Seeing Earth from space, as a small part of the cosmos, has been a historic event. This event and other familiar accomplishments of the space program rightly capture our imagination. They convey the momentous transition from earth dwellers to space explorers. In romanticizing the end results of space exploration, however, we obscure the events and circumstances that led to our first steps into space. We need to understand some of the rich history of space if we are to appreciate the why and how of present and future exploration.
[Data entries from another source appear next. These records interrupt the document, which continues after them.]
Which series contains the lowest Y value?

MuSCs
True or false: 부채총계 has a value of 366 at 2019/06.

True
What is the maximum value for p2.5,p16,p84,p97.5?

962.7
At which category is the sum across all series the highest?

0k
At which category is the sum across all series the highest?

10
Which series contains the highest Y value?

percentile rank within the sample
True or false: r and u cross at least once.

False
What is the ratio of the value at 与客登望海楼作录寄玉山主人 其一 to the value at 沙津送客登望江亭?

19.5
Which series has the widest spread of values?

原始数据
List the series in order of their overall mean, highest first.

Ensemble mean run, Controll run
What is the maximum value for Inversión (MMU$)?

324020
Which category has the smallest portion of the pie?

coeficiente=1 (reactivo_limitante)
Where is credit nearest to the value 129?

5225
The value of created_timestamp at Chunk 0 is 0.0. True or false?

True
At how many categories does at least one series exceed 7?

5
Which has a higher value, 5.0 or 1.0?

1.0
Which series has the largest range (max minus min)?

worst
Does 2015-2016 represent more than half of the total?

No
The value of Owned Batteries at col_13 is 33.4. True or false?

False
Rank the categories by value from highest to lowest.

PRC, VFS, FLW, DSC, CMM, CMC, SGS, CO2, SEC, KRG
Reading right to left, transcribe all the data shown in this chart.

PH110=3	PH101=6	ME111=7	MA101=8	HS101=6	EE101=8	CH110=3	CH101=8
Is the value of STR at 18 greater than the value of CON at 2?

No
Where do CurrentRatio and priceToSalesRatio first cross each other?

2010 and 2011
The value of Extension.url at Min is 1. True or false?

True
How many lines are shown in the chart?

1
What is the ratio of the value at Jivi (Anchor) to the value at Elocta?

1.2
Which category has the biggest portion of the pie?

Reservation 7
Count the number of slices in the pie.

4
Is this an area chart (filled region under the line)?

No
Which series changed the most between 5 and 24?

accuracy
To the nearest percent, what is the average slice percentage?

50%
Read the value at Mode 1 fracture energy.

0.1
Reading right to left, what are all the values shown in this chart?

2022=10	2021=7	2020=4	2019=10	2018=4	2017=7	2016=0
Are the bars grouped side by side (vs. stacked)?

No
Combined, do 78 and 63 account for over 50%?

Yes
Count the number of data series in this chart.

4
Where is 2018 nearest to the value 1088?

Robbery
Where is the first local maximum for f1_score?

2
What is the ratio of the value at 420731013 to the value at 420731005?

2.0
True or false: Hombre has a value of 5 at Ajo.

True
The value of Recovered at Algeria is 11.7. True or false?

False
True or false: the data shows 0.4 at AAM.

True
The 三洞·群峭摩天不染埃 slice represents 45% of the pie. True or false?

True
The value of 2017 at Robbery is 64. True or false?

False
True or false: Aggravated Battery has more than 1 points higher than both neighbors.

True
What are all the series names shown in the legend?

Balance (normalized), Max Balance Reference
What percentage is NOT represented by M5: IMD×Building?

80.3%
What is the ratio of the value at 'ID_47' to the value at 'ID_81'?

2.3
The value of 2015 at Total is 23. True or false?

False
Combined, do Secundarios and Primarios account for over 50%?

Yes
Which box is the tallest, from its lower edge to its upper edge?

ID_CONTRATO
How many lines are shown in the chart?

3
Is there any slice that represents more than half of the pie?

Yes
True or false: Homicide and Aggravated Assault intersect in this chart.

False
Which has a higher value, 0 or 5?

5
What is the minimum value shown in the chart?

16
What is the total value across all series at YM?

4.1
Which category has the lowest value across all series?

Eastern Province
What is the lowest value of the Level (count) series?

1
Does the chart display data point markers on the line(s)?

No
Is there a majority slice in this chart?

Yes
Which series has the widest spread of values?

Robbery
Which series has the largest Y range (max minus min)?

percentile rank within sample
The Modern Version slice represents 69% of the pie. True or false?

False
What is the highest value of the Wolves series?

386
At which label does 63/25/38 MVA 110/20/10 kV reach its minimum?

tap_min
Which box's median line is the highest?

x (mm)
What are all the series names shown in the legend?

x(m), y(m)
Space exploration may have roots in popular values and aspirations, but it took extraordinary circumstances to bring it into being. Our jarring Cold War confrontation with the Soviet Union concerning international political influence provided the basic ingredient — the massive mobilization of scientific and technological resources in government, industry, and academia. Our very desire to make the once unimaginable human forays into space comprehensible has stripped the story of its complexity and connections to the fabric of modern American life. Our political traditions set the formula: the federal government provided policy, organization, and money while our system of private enterprise provided the tools and knowledge. The productive engines of private industry and the expertise of universities built the technologies necessary for space. Space exploration was not only a triumph of lone individuals, but also of bureaucracies, institutions, and a political system. To understand space exploration, you must also understand the powerful institutional, political, and cultural dynamics of the Cold War that made possible all of the accomplishments we most readily associate with the space program, such as landing on the moon, sending scientific probes to all but one planet in our solar system, and achieving nearly routine human flights into orbit via the space shuttle, to be seen in this larger frame of reference. So do the many military and intelligence space projects of which we know so little. Our most well-known triumphs and those shrouded in secrecy were one part of an extensive response to the USSR, which reeled in the overriding importance of national security in American politics.
All of these accomplishments were made possible by the distinctive way in which America got things done during the Cold War— blending federal government interests with those of industry and academia. As for the triumphs that were visible, we presented them as part of a continuing saga of western and American exploration. Try as we might, the heavens could not be separated from the earth.
A remarkable breadth of American experience has contributed to space exploration and our view of it, but with the end of the Cold War, a new and potentially trying period of exploration and work is at hand. To understand the place of human exploration, scientific inquiry, and the role of the military in the years ahead, we must reflect on our brief legacy in space. The story cannot be encompassed only by romantic conceptions or by living in the shadows of the military’s past. The past must be understood as the prologue to spaceflight, and in a clear-eyed understanding of the history of space, we are able to dramatically improve our abilities to make informed choices about the future.